Ghazal 15, Verse 18x

{15,18x}

shab kih ;zauq-e guft-guu se terii dil be-taab thaa
sho;xii-e va;hshat se afsaanah fusuun-e ;xvaab thaa

1) last night, when/since from the {taste for / relish of} your conversation, the heart was restless
2) through the mischievousness of wildness/madness, the 'incantation of sleep' was a story

Notes:

be-taab : 'Faint, powerless; agitated, restless, uneasy ...; devoid of splendour, lustreless'. (Platts p.204)

 

afsaanah : 'Tale, fiction, story, romance'. (Platts p.62)

 

fusuun : '(prob. akin to afsaanah ) Enchantment, incantation, fascination, &c.'. (Platts p.781)

Asi:

Last night when because of your [his text reads tere] taste for conversation the heart was becoming restless, then the situation was that the magic-spell of sleep, because of mischievousness and wildness, had become a story. The 'incantation of sleep', the task of which is to bring sleep-- it too was entirely futile and ineffective. That is, not even from the magic-spell of sleep was sleep able to come.

== Asi, p. 57

Zamin:

That is, last night when the heart became restless to hear your conversation, and wildness began its mischievousnesses, then even/also the incantation of sleep became a story (that is, sleep vanished). Between afsaanah and fusuun there's the device of [a shared] 'derivation' [ishtiqaaq]. In the first line with an extremely displeasing convolutedness he has said ;zauq se tere instead of tere ;zauq ; but there was the duress of the meter.

== Zamin, p. 41

Gyan Chand:

In this whole ghazal-- or rather, 'double ghazal' [do-;Gazlah] -- there are themes of a single style/'color'. That is, the comparison of the state of the lover in separation, and the beloved's indifference and voluptuousness. Between afsaanah and fusuu;N there's wordplay [ri((aayat]. And fusuun-e ;xvaab is that incantation, the reciting of which brings on sleep or unconsciousness....

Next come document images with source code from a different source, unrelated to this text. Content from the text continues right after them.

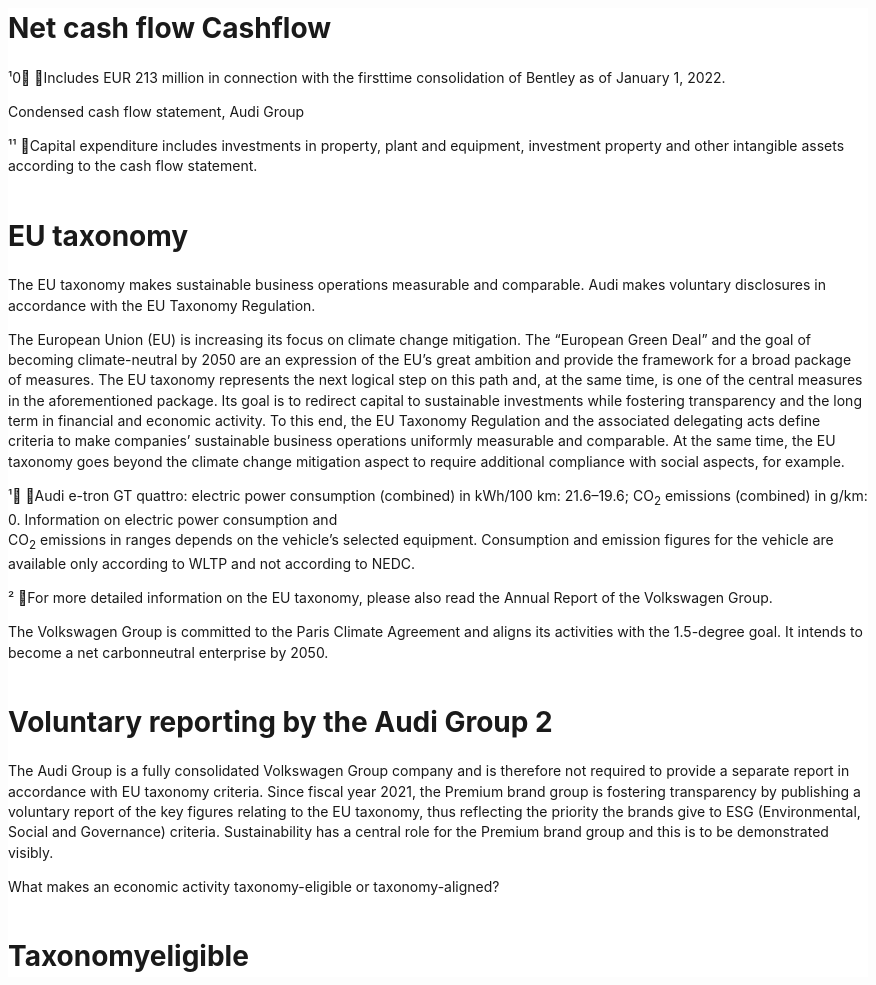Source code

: # Net cash flow Cashflow  

  

¹0 Includes EUR 213 million in connection with the firsttime consolidation of Bentley as of January 1, 2022.  

Condensed cash flow statement, Audi Group   

  

¹¹ Capital expenditure includes investments in property, plant and equipment, investment property and other intangible assets according to the cash flow statement.  

  

# EU taxonomy  

The EU taxonomy makes sustainable business operations measurable and comparable. Audi makes voluntary disclosures in accordance with the EU Taxonomy Regulation.  

The European Union (EU) is increasing its focus on climate change mitigation. The “European Green Deal” and the goal of becoming climate-neutral by 2050 are an expression of the EU’s great ambition and provide the framework for a broad package of measures. The EU taxonomy represents the next logical step on this path and, at the same time, is one of the central measures in the aforementioned package. Its goal is to redirect capital to sustainable investments while fostering transparency and the long term in financial and economic activity. To this end, the EU Taxonomy Regulation and the associated delegating acts define criteria to make companies’ sustainable business operations uniformly measurable and comparable. At the same time, the EU taxonomy goes beyond the climate change mitigation aspect to require additional compliance with social aspects, for example.  

¹ Audi e-tron GT quattro: electric power consumption (combined) in kWh/100 km: 21.6–19.6; $\mathsf{C O}_{2}$ emissions (combined) in g/km: 0. Information on electric power consumption and   
$\mathsf{C O}_{2}$ emissions in ranges depends on the vehicle’s selected equipment. Consumption and emission figures for the vehicle are available only according to WLTP and not according to NEDC.  

² For more detailed information on the EU taxonomy, please also read the Annual Report of the Volkswagen Group.  

The Volkswagen Group is committed to the Paris Climate Agreement and aligns its activities with the 1.5-degree goal. It intends to become a net carbonneutral enterprise by 2050.  

# Voluntary reporting by the Audi Group 2  

The Audi Group is a fully consolidated Volkswagen Group company and is therefore not required to provide a separate report in accordance with EU taxonomy criteria. Since fiscal year 2021, the Premium brand group is fostering transparency by publishing a voluntary report of the key figures relating to the EU taxonomy, thus reflecting the priority the brands give to ESG (Environmental, Social and Governance) criteria. Sustainability has a central role for the Premium brand group and this is to be demonstrated visibly.  

  
What makes an economic activity taxonomy-eligible or taxonomy-aligned?  

# Taxonomyeligible  

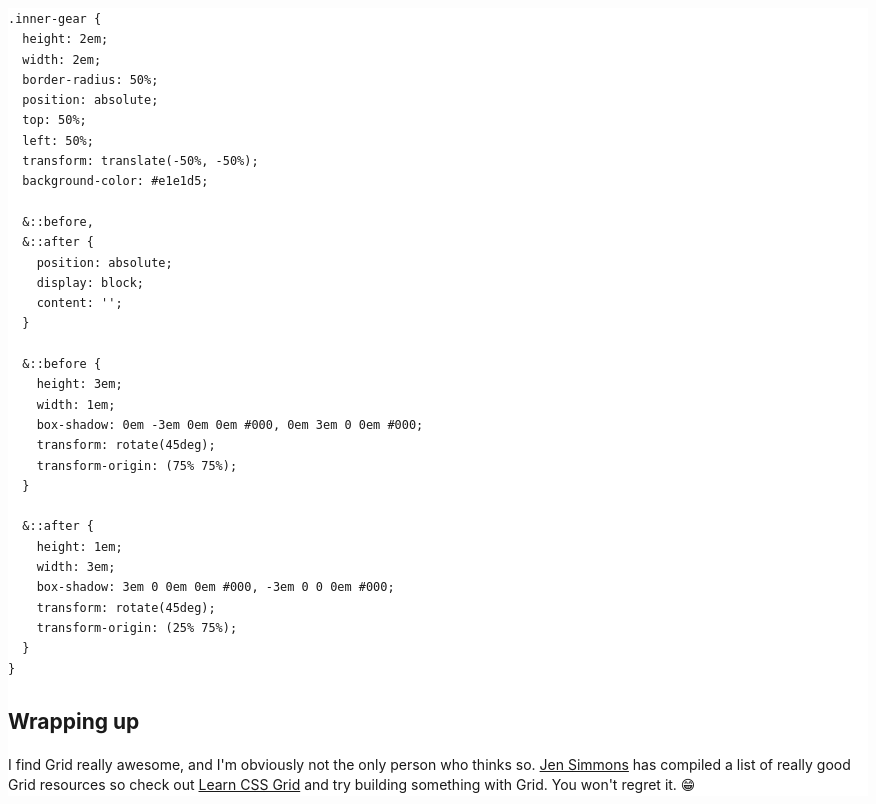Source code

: <pre><code class="language-css">.inner-gear {
  height: 2em;
  width: 2em;
  border-radius: 50%;
  position: absolute;
  top: 50%;
  left: 50%;
  transform: translate(-50%, -50%);
  background-color: #e1e1d5;
  
  &::before,
  &::after {
    position: absolute;
    display: block;
    content: '';
  }
  
  &::before {
    height: 3em;
    width: 1em;
    box-shadow: 0em -3em 0em 0em #000, 0em 3em 0 0em #000;
    transform: rotate(45deg);
    transform-origin: (75% 75%);
  }
  
  &::after {
    height: 1em;
    width: 3em;
    box-shadow: 3em 0 0em 0em #000, -3em 0 0 0em #000;
    transform: rotate(45deg);
    transform-origin: (25% 75%);
  }
}</code></pre>

## Wrapping up

I find Grid really awesome, and I'm obviously not the only person who thinks so. [Jen Simmons](http://jensimmons.com/) has compiled a list of really good Grid resources so check out [Learn CSS Grid](http://jensimmons.com/post/feb-27-2017/learn-css-grid) and try building something with Grid. You won't regret it. <span class="emoji" role="img" tabindex="0" aria-label="grinning face with smiling eyes">&#x1F601;</span>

Last night, the heart was becoming restless to converse with you. There was such a state of wildness/madness that sleep could by no means come. Even if someone would recite an 'incantation of sleep', that too became a useless false idea like a story, it did not work.

If on the contrary 'story' would be taken as the subject and 'madness' as the predicate nominative, then the meaning will change. Last night, having told a story, sleep is brought.

On the other hand, there is a sleep-binding [;xvaab-bastan] incantation-- one through which sleep would be bound. Then, an 'incantation of sleep' means an incantation that drives away sleep. Thus the meaning of the second line becomes that because of wildness/madness, instead of a story's bringing sleep, it was causing sleep to disappear. In {243x,3}, there's a mention of the 'magic' of sleep-binding. Here too, 'incantation of sleep' can have the same meaning.

== Gyan Chand, pp. 78-79

FWP:

SETS == A,B; SYMMETRY

For background see S. R. Faruqi's choices. This verse was NOT among those chosen by SRF, but I'm now adding it anyway because I find it interesting. For more on Ghalib's unpublished verses, see the discussion in {4,8x}.

This opening-verse appears in Raza's text as the original one at the start of the whole long ghazal, while {15,1} and {15,9} appeared embedded among its twenty-three verses.

Gyan Chand's description of the 'sleep-binding incantation' adds an enjoyable multivalence. Last night, the speaker's ardent longing for, and enjoyment of, the beloved's conversation had one or another kind of powerful effects. Through the mischievousness of the lover's passion and craziness,

=the 'story' that she was telling acted as an 'incantation of sleep' and put him to sleep.
=the 'story' that she was telling was an 'incantation of sleep-binding' that kept him awake.
=the 'incantation of sleep' became a (purely fictional) 'story', and failed to bring sleep to him.
=the 'incantation of sleep-binding' took the form of the 'story' she was telling, and deprived him of sleep.

A pretty good range of possibilities, isn't it? Ghalib has paired fasaanah with the apparently related (see the definitions above) fusuun or afsuun elsewhere as well-- for example, in {145,14x}, and in an unpublished verse from {188} that is not discussed on this website (you can use the Raza link to find it).